In sixth grade last year I had our 11-year-old read a book I'd stumbled across called Astronomy 101.  I'd actually had our next eldest read it the year before in seventh grade, but I had her read it faster and I then had her read Jane Goodall's In The Shadow of Man about her pioneering anthropology work with chimpanzees.  Last year I had our eighth grader read Microbe Hunters and The Selfish Gene.  Some might ask why I had our Catholic kid read a Richard Dawkins book.  Selfish Gene is not primarily about Dawkins atheism, but he does definitely digress into discussing his philosophical views at times.  However, after reading several other books tackling evolution at this reading level, The Selfish Gene honestly did seem like the best and mostly clearly written.  So I told our eighth grader to be aware of his viewpoint and went ahead and assigned it.  This is an age when it's appropriate to start making those interpretive decisions as a student.

For Reading/Literature I'll just list off what we've had people read in the last few years. 

Sixth:

The Winged Watchman
The Borrowed House
Farmer Boy
Swiss Family Robinson
Children's Homer
D'Aulaires' Book of Greek Myths
Edith Hamilton's Mythology (maybe a stretch for a lot of kids, but this one really got into mythology)

Seventh:

Katie John
Hobberdy Dick
Alice in Wonderland
Through the Looking Glass
A Little Princess
The Good Master
Swallows and Amazons
Between the Sword and the Wall
The Revolution is not a Dinner Party

Eight:

One is One
Till We Have Face
The Great Divorce
The Great Gatsby
The Man Who Was Thursday
End of Track
The Last Days of Night

These lists are fairly personal.  I skipped books that the kids had already read, and tried to fit the books to their interests and to some extent to the periods they were covering in history.  I certainly wouldn't consider the lists normative, but they're all books worth reading if you are looking for ideas.
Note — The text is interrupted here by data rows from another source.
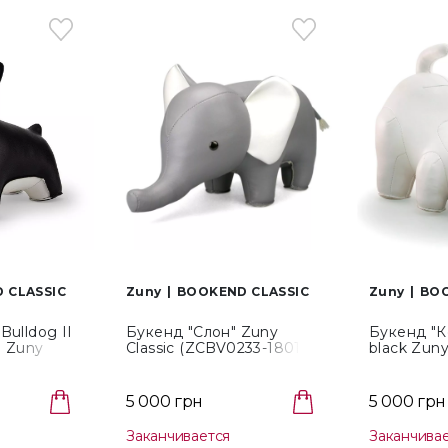
 CLASSIC
Zuny
BOOKEND CLASSIC
Zuny
BOO
Bulldog II
Букенд "Слон" Zuny
Букенд "К
g Zuny
Classic (ZCBV0233-1801)
black Zuny
61-0201)
(ZCBV009
5 000 грн
5 000 грн
Заканчивается
Заканчива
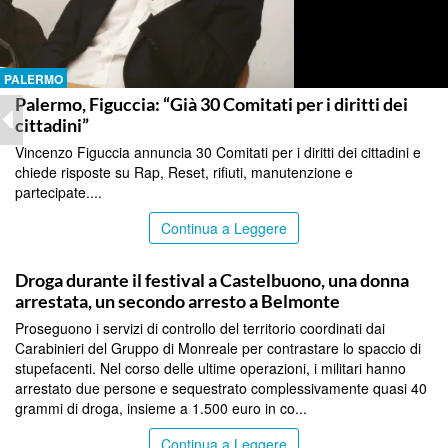
PALERMO
Palermo, Figuccia: “Già 30 Comitati per i diritti dei
cittadini”
Vincenzo Figuccia annuncia 30 Comitati per i diritti dei cittadini e
chiede risposte su Rap, Reset, rifiuti, manutenzione e
partecipate....
Continua a Leggere
PALERMO
Droga durante il festival a Castelbuono, una donna
arrestata, un secondo arresto a Belmonte
Proseguono i servizi di controllo del territorio coordinati dai
Carabinieri del Gruppo di Monreale per contrastare lo spaccio di
stupefacenti. Nel corso delle ultime operazioni, i militari hanno
arrestato due persone e sequestrato complessivamente quasi 40
grammi di droga, insieme a 1.500 euro in co...
Continua a Leggere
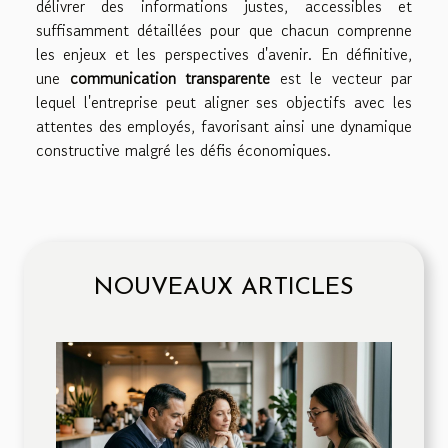
délivrer des informations justes, accessibles et
suffisamment détaillées pour que chacun comprenne
les enjeux et les perspectives d'avenir. En définitive,
une
communication transparente
est le vecteur par
lequel l'entreprise peut aligner ses objectifs avec les
attentes des employés, favorisant ainsi une dynamique
constructive malgré les défis économiques.
NOUVEAUX ARTICLES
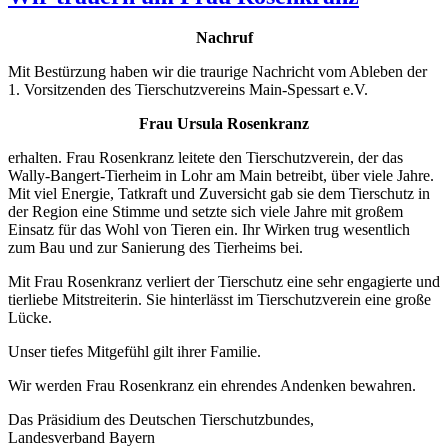
Nachruf
Mit Bestürzung haben wir die traurige Nachricht vom Ableben der
1. Vorsitzenden des Tierschutzvereins Main-Spessart e.V.
Frau Ursula Rosenkranz
erhalten. Frau Rosenkranz leitete den Tierschutzverein, der das
Wally-Bangert-Tierheim in Lohr am Main betreibt, über viele Jahre.
Mit viel Energie, Tatkraft und Zuversicht gab sie dem Tierschutz in
der Region eine Stimme und setzte sich viele Jahre mit großem
Einsatz für das Wohl von Tieren ein. Ihr Wirken trug wesentlich
zum Bau und zur Sanierung des Tierheims bei.
Mit Frau Rosenkranz verliert der Tierschutz eine sehr engagierte und
tierliebe Mitstreiterin. Sie hinterlässt im Tierschutzverein eine große
Lücke.
Unser tiefes Mitgefühl gilt ihrer Familie.
Wir werden Frau Rosenkranz ein ehrendes Andenken bewahren.
Das Präsidium des Deutschen Tierschutzbundes,
Landesverband Bayern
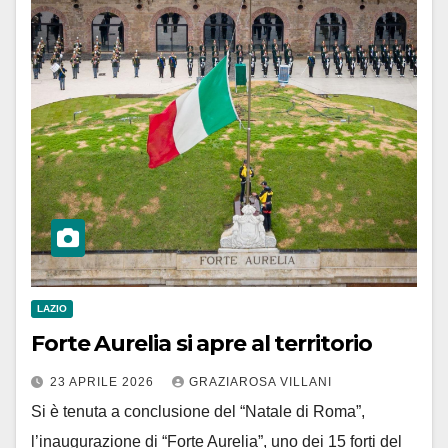
LAZIO
Forte Aurelia si apre al territorio
23 APRILE 2026
GRAZIAROSA VILLANI
Si è tenuta a conclusione del “Natale di Roma”,
l’inaugurazione di “Forte Aurelia”, uno dei 15 forti del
In history, choices are kind of tricky.  I had the sixth grader read the first half Gombrich's Little History of the World, and then supplemented that with individual books on Greece and Rome including the Oxford Children's History of the Ancient World.  In seventh grade, I want him to cover Medieval to Modern, and I'll use the second half of Grombrich, but I need to find something else as well.  Last time we did seventh grade, I used a number of stand alone books to cover industrial revolution to the present day:

Sally Wister's Journal
Patriot's Daughter (about Lafayette's daughter during the French Revolution)
Napoleon and the Napoloeonic Wars (by Albert Marrin)
Captains of Industry
Mill Girl
Inventive Wizard George Westinghouse
Garibaldi, Knight of Italy
The First World War by Hew Strachen (his concise volume, not the massive one)
World War Two: A Short History by Norman Stone

For eighth grade last year, I had out eighth grader read Land of Hope by Wilfred McClay

Our approach to grammar and composition has honestly been a weakness, probably because MrsDarwin and I write so much and thus the exercises in books mostly seem really tiresome.  We've used various books out of the Warriner's English Grammar & Composition series, which are solid, old school grammar, usage, and composition books.  
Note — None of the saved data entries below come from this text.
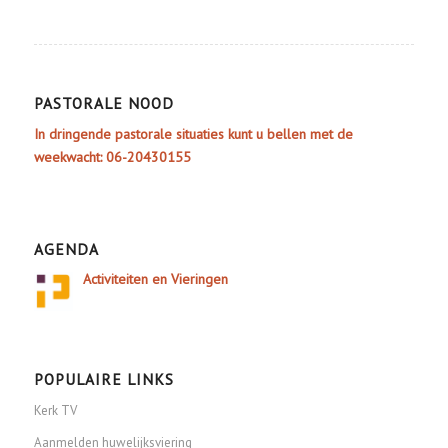
PASTORALE NOOD
In dringende pastorale situaties kunt u bellen met de
weekwacht: 06-20430155
AGENDA
Activiteiten en Vieringen
POPULAIRE LINKS
Kerk TV
Aanmelden huwelijksviering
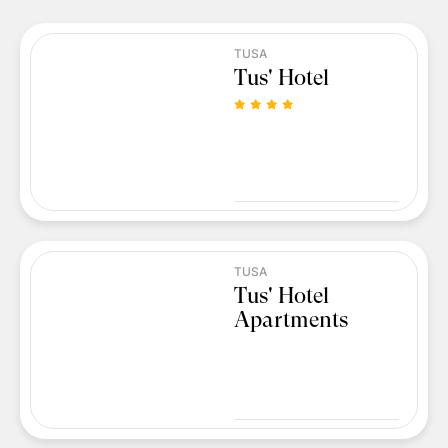
TUSA
Tus' Hotel
TUSA
Tus' Hotel
Apartments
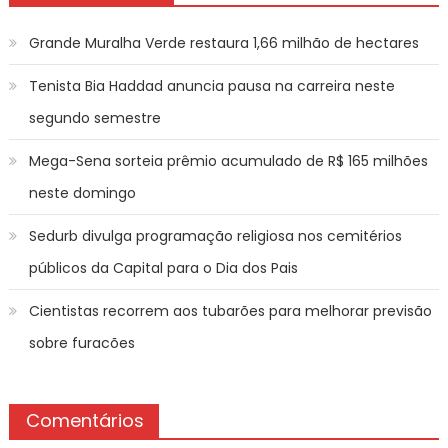
Grande Muralha Verde restaura 1,66 milhão de hectares
Tenista Bia Haddad anuncia pausa na carreira neste
segundo semestre
Mega-Sena sorteia prêmio acumulado de R$ 165 milhões
neste domingo
Sedurb divulga programação religiosa nos cemitérios
públicos da Capital para o Dia dos Pais
Cientistas recorrem aos tubarões para melhorar previsão
sobre furacões
Comentários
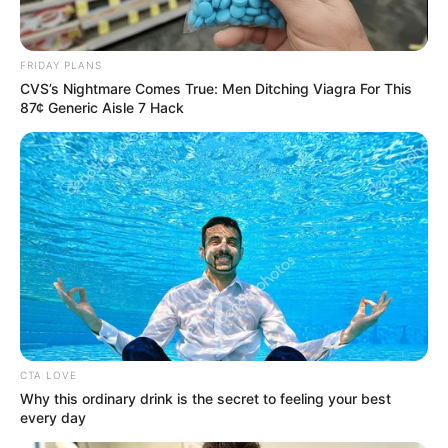
FRIDAY PLANS
CVS’s Nightmare Comes True: Men Ditching Viagra For This
ดูดวงรายวัน
87¢ Generic Aisle 7 Hack
ดวงรายวัน 8 สิงหาคม
2565
ดูดวงรายวัน ประจำวันจันทร์ 8 สิงหาคม 2565 คนวันอาทิตย์ ไพ่
ประจำวันของท่าน คือ ไพ่รายได้ วันนี้เกณฑ์ชะตาโดดเด่นด้านการเงิน
บางท่านได้เงินจากรายได้พิเศษเข้ามา ใครค้าขาย เป็นเซลล์จะไปได้ดี
ปิดการขายได้ง่าย งานประจำทั่วไปได้รับความร่วมมืออย่างดี…
CTA LOVE
Why this ordinary drink is the secret to feeling your best
every day
Home
/
ดูดวงรายวัน
/ ดวงรายวัน 8 สิงหาคม 2565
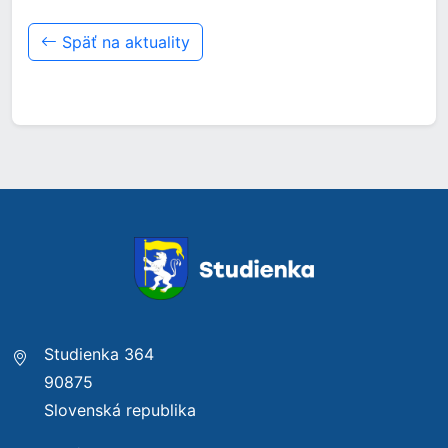
Späť na aktuality
Studienka 364
90875
Slovenská republika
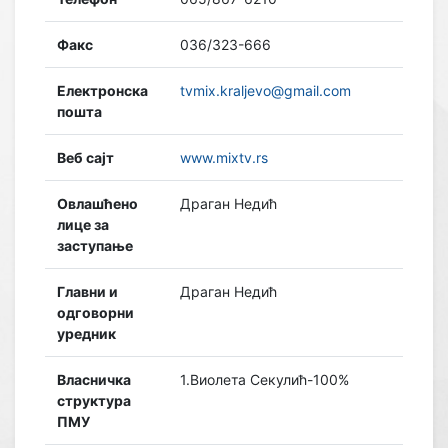
Факс
036/323-666
Електронска
tvmix.kraljevo@gmail.com
пошта
Веб сајт
www.mixtv.rs
Овлашћено
Драган Недић
лице за
заступање
Главни и
Драган Недић
одговорни
уредник
Власничка
1.Виолета Секулић-100%
структура
ПМУ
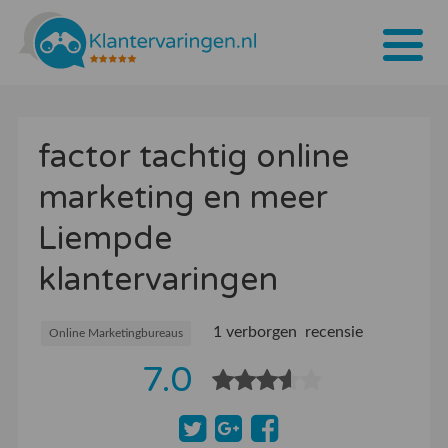
Home
factor tachtig online
Tarieven
marketing en meer
Bedrijven
Liempde
Over ons
klantervaringen
Blogs
1 verborgen recensie
Contact
Online Marketingbureaus
7.0
Bedrijf aanmelden
Inloggen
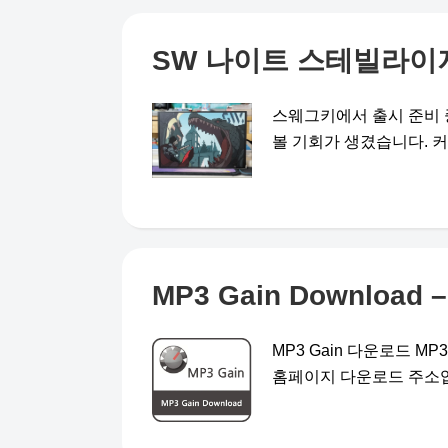
SW 나이트 스테빌라이
스웨그키에서 출시 준비 
볼 기회가 생겼습니다. 커스텀
MP3 Gain Downloa
MP3 Gain 다운로드 M
홈페이지 다운로드 주소입니다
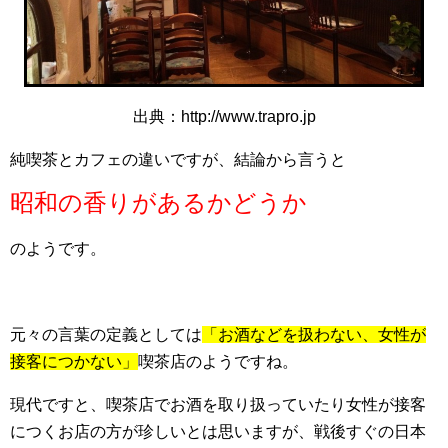
出典：http://www.trapro.jp
純喫茶とカフェの違いですが、結論から言うと
昭和の香りがあるかどうか
のようです。
元々の言葉の定義としては
「お酒などを扱わない、女性が
接客につかない」
喫茶店のようですね。
現代ですと、喫茶店でお酒を取り扱っていたり女性が接客
につくお店の方が珍しいとは思いますが、戦後すぐの日本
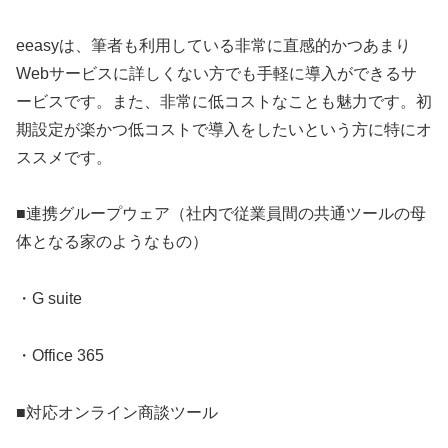
eeasyは、筆者も利用している非常に直感的かつあまり
Webサービスに詳しくない方でも手軽に導入ができるサ
ービスです。また、非常に低コストなことも魅力です。初
期設定が楽かつ低コストで導入をしたいという方に特にオ
ススメです。
■連携グループウェア（社内で従業員間の共通ツールの母
体となる家のようなもの）
・G suite
・Office 365
■対応オンライン商談ツール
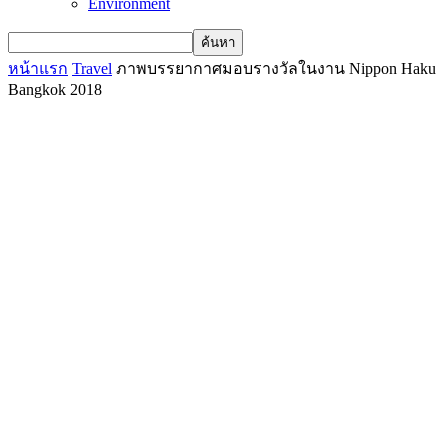
Environment
หน้าแรก
Travel
ภาพบรรยากาศมอบรางวัลในงาน Nippon Haku
Bangkok 2018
Religion is also a topic which is a bit scattered.  MrsDarwin does daily bible readings with all the kids as well as reading reflections on the readings, etc.  They're enrolled in the parish religious education program, which MrsDarwin teaches in.  And there's also usually a book, though I'm not as good as I should be about keeping up assignments.  

In eighth grade a year ago I assigned The How To Book of the Mass, St. Francis of Assisi by GK Chesterton, and Story of Soul by St. Therese.
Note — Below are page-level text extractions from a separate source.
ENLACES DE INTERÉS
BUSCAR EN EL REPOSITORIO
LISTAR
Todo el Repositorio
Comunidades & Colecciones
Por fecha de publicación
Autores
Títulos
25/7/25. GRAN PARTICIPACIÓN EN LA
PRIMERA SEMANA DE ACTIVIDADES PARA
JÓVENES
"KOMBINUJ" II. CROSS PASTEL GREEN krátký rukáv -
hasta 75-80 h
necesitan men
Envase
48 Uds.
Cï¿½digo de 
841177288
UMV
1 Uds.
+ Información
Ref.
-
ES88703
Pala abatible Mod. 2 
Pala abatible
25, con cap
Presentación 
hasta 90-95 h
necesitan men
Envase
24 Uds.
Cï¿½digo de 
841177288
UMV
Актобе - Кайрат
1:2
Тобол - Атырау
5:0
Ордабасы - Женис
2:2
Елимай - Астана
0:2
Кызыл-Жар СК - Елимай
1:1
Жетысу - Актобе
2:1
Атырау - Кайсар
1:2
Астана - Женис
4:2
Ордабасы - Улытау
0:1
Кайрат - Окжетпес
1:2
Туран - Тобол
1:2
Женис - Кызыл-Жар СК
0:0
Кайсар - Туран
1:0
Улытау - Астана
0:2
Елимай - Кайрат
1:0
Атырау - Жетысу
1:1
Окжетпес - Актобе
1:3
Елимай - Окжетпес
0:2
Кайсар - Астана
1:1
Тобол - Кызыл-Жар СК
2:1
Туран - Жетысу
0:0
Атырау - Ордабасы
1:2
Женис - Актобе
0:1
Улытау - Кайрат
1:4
A year before that I made use of an illustrated series on Church history and had her read The Church in Revolutionary Times, The Church and the Modern Nations, and The Church Today.  That series is quite good and evenhanded in its dealing with Catholicism and Protestantism, and it has a good world-wide viewpoint, but it's unfortunately long out of print.  With some searching, you can find decent copies used at reasonable prices, though.